One Year On, is No Man’s Sky Finally the Game that Players Want?

Well…it’s getting there.

No Man’s Sky recently celebrated its first birthday. And according to the game’s most recent update, there it may just be something worth celebrating. You may recall that last year at this very same time, No Man’s Sky was in the midst of nothing short of a debacle, with players decrying the game as nothing remotely like the game they were readily and repeatedly promised.  It would be months before the game’s negative buzz quietly fizzled away. But even as the fizzling was, well, fizzling, Hello Games had an ace up its sleeve – namely, updates. A quick search reveals that since August 2016, the game has received over a dozen updates, three of which (“Foundation,” “Pathfinder” and the latest “Atlas Rises”) added significantly to the game’s core experience.

While I’ve still not laid hands on the game myself, having preferred to watch other players, I’ve been interested in the game’s evolution nonetheless. Because rather than become a forgotten footnote, Hello Games has done quite a bit of work in keeping players invested. And in a rather miraculous way, No Man’s Sky has gone from being the end of a bad joke to the start of a good conversation. If we can use Steam for a moment as a litmus test, the game’s recent reviews there have been “mostly positive.” That’s quite a switch from the “mostly negative” reviews that held the capture captive for some time. Even just looking online generally, not only are people playing No Man’s Sky again, but they’re saying generally good things about it.

And I had to admit that after seeing this latest update, “Atlas Rises,” the game hardly looks like the things that we loaded onto our PS4 a year ago.
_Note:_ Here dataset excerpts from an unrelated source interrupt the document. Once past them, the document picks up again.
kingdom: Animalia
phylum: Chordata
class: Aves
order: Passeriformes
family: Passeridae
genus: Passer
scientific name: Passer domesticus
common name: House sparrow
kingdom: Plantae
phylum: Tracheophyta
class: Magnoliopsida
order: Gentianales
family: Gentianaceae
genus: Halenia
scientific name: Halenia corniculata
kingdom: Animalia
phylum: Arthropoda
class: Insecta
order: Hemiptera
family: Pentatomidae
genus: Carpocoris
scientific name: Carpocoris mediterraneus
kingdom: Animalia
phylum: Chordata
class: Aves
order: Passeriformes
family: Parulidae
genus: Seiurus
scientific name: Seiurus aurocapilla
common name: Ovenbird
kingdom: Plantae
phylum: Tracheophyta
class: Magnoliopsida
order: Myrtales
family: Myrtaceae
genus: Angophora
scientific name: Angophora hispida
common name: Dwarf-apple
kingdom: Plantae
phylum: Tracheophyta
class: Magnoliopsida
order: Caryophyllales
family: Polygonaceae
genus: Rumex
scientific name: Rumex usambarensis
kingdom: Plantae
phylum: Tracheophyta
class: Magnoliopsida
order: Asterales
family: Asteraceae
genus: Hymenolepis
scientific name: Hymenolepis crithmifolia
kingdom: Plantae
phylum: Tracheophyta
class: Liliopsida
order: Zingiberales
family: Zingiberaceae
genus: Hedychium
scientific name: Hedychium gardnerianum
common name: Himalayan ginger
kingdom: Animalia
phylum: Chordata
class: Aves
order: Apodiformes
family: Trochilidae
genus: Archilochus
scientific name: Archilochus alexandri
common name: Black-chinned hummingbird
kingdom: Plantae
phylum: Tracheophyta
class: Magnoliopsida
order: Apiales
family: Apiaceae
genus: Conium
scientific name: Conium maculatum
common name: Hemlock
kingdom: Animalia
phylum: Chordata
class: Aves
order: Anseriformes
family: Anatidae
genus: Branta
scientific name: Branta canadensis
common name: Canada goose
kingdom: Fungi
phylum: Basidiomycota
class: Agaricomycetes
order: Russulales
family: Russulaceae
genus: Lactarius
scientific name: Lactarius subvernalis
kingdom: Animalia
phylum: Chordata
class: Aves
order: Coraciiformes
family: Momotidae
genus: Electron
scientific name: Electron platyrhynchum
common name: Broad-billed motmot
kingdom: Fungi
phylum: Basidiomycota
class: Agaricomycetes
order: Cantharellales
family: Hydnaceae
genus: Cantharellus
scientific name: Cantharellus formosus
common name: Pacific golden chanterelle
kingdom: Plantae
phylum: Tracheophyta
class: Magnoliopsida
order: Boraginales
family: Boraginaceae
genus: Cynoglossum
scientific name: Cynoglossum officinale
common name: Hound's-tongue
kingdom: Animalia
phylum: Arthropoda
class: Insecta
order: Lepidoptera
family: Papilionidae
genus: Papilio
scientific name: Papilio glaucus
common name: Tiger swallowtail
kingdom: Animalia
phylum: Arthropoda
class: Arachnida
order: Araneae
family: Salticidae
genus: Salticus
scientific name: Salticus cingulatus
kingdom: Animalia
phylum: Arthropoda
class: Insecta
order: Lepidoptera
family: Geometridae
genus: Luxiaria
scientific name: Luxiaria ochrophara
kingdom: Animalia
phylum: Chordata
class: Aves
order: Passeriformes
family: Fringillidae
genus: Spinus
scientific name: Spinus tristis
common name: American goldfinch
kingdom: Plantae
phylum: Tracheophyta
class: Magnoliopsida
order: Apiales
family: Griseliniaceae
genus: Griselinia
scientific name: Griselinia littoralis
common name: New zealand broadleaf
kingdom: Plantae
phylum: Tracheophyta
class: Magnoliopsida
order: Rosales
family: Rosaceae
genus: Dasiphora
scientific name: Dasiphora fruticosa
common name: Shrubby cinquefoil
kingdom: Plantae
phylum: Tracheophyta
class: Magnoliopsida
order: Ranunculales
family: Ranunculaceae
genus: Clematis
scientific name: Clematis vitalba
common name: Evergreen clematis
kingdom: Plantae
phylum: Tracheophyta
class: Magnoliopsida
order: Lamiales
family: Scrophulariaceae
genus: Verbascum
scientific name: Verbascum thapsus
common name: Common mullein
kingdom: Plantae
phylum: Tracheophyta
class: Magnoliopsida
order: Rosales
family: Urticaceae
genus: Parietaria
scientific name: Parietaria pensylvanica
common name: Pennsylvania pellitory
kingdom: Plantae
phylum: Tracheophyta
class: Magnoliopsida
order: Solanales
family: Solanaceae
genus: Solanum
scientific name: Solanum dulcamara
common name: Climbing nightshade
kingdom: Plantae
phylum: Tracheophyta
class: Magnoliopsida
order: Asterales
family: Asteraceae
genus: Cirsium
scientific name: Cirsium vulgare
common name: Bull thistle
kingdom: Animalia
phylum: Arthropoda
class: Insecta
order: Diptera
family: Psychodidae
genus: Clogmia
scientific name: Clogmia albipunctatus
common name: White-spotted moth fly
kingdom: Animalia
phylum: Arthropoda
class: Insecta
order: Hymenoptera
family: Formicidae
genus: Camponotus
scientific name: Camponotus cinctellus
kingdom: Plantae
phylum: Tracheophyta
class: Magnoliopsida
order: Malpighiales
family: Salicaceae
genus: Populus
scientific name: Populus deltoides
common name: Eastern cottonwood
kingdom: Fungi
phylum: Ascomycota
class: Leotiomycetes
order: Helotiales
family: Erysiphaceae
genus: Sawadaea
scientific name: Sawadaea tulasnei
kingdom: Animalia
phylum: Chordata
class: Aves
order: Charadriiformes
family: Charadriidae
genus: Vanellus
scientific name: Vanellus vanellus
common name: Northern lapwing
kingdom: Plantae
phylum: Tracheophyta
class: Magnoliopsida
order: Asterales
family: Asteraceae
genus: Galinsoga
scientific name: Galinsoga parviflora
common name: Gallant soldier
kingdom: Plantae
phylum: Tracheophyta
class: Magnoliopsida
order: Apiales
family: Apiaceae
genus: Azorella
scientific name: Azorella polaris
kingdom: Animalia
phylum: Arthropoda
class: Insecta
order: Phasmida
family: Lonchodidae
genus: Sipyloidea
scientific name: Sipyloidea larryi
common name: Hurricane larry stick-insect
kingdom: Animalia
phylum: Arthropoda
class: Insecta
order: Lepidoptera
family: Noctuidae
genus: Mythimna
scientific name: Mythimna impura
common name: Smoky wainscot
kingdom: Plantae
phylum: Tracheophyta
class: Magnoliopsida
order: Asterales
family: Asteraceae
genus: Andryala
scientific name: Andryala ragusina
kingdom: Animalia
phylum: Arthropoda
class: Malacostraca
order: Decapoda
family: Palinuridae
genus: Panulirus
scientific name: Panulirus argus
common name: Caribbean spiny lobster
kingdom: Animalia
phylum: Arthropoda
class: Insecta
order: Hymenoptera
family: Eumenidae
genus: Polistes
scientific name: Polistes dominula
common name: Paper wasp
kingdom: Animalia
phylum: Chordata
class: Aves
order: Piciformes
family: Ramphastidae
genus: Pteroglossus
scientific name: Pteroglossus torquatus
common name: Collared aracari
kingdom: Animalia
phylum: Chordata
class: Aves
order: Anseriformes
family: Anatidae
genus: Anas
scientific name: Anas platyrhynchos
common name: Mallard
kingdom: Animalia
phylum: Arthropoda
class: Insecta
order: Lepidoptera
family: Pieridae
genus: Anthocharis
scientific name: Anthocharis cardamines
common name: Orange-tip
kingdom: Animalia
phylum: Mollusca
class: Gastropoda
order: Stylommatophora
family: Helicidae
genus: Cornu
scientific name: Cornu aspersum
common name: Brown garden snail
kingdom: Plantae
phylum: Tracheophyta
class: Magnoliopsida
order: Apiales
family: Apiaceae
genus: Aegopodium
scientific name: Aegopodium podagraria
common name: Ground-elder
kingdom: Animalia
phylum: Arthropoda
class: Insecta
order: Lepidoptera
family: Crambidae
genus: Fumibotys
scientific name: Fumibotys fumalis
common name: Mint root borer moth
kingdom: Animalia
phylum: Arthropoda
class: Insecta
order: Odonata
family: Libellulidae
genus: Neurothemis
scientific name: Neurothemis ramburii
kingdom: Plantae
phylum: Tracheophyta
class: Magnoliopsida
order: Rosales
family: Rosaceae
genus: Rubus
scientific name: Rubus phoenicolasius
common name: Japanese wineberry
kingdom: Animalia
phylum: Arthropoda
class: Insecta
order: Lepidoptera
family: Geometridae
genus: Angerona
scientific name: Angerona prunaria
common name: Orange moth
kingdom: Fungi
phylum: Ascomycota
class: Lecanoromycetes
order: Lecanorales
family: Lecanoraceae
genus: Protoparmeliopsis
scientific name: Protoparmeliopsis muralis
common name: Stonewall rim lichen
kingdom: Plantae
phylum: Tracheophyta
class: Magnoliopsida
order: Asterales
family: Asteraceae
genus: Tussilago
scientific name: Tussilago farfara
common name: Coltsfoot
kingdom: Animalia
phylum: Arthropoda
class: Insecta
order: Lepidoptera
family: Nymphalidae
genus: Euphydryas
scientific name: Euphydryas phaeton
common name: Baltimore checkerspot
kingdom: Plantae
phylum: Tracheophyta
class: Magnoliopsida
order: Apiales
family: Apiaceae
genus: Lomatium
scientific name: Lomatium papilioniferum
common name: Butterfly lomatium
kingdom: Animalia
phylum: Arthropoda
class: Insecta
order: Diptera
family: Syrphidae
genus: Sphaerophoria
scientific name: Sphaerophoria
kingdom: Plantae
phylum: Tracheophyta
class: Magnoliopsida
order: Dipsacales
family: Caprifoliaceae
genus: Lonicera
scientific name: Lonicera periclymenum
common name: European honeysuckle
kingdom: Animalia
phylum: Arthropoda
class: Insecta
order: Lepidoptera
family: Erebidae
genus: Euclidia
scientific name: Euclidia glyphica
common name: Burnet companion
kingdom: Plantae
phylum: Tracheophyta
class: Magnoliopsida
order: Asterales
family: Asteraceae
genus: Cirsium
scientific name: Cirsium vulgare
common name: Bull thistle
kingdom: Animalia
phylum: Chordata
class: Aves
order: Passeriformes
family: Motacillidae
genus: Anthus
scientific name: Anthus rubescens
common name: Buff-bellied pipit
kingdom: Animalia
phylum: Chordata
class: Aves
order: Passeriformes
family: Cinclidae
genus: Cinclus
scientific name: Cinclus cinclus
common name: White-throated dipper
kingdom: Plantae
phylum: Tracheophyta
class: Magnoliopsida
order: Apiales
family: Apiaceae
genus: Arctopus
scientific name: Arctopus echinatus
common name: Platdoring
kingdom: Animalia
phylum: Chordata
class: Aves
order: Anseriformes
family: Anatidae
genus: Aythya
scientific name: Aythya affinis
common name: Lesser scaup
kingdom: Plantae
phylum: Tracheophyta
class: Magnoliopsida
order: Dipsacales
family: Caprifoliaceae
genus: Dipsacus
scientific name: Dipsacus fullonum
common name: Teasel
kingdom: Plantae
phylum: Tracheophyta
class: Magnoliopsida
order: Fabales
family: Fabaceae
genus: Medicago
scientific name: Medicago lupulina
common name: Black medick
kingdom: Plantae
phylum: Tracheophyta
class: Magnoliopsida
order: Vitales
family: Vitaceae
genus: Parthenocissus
It’s hard for me to quantify the changes, but, the fact is that now, the game looks good. Not that it necessarily looked “bad” before, but the planets look much more lush and inviting. Character interactions seem much more fulfilling, and there seem to be better paths to uncovering the game’s lore. And the new updates, “Atlas Rises” included, appear to build greatly upon the simple notion of giving players things to do, from crafting homes to completing actual missions. Certainly, the game isn’t perfect – slow progression is still a problem, dreadful inventory management remains, and promised in-game multiplayer has yet to be realized – but the fact remains that No Man’s Sky on August 2017 is a far cry from No Man’s Sky of August 2016. And it’s likely that Hello Games isn’t done yet, so who knows that No Man’s Sky of August 2018 will look like!


It’s clear now that Hello Games had a perfect vision of No Man’s Sky a year ago but wasn’t able to truly deliver on it then. With time and effort, the game has evolved into something closer to what everyone was promised, but it still has plenty of road to travel. If you’ve been playing it since day one, what do you think of the game now? If you avoided the game like the plague last year, might it be looking more enticing this year? Let us know in the comments!

(Article source: The Guardian)

Lede image by Flickr user Eric Schweichler (CC BY-NC-SA 2.0)

7 Comments Add yours

  1. It does look good! I’m glad they didn’t give up on it, because it had a lot of potential and I really did enjoy exploring the first planet. And I’d be on board again if it hadn’t taken me two real hours to get from the first planet to the second… they promise faster travel, but is it later in the game? I’d be willing to try again, but I don’t have two hours to spend babysitting my television….

    Liked by 1 person

    1. cary says:

      Wow, 2 hours! I don’t think I’ve watched any footage where it’s taken that long to get from one planet to another…though there could be video editing at play with some folks. I haven’t seen anything that’s said the planetary travel has been improved, but maybe they have, especially with all the nice things people are saying about the game now? With all the improvements, and even if the game looks and plays better, if not fixed, that would seem like big drawback.

      Liked by 1 person

      1. I sure hope so! I mean, I wish I could say it was “user error” but I can’t think of anything I might have messed up! I’ll have to tentatively try again….

        Like

  2. Kariyanine says:

    I’m one of those that got it when it released but was disappointed in what was delivered and fell off. To note: I didn’t hate it, it was just less than impressive for me. I keep hearing about the improvements that they have made and they sound great but I think maybe my time with it is passed. If they had released this last year it would maybe have sung a different tune but I’m not sure I want to go back.

    Liked by 1 person

    1. cary says:

      That’s understandable. I can see that it might not be the most desirable game to revisit, despite the updates. Guess it’s nice to know that if ever the feeling does return, that maybe the experience may be more likely to be a worthwhile one.

      Liked by 1 person

  3. Imtiaz Ahmed says:

    I’m very happy Hello Games stuck to NMS. When it launched, I didn’t hate the game, it just felt a bit pointless at times. I’m still going to wait a bit before jumping back in though. I want to see what else will be added later down the road before I get back k into it.

    Liked by 1 person

    1. cary says:

      That’s a good idea, especially since it seems that there’s likely more to come. In a day and age when it’s all too easy for a studio to give up on one thing and move onto another, it’s good to see one sticking to its guns. It’d be nice to see NMS only get better and better.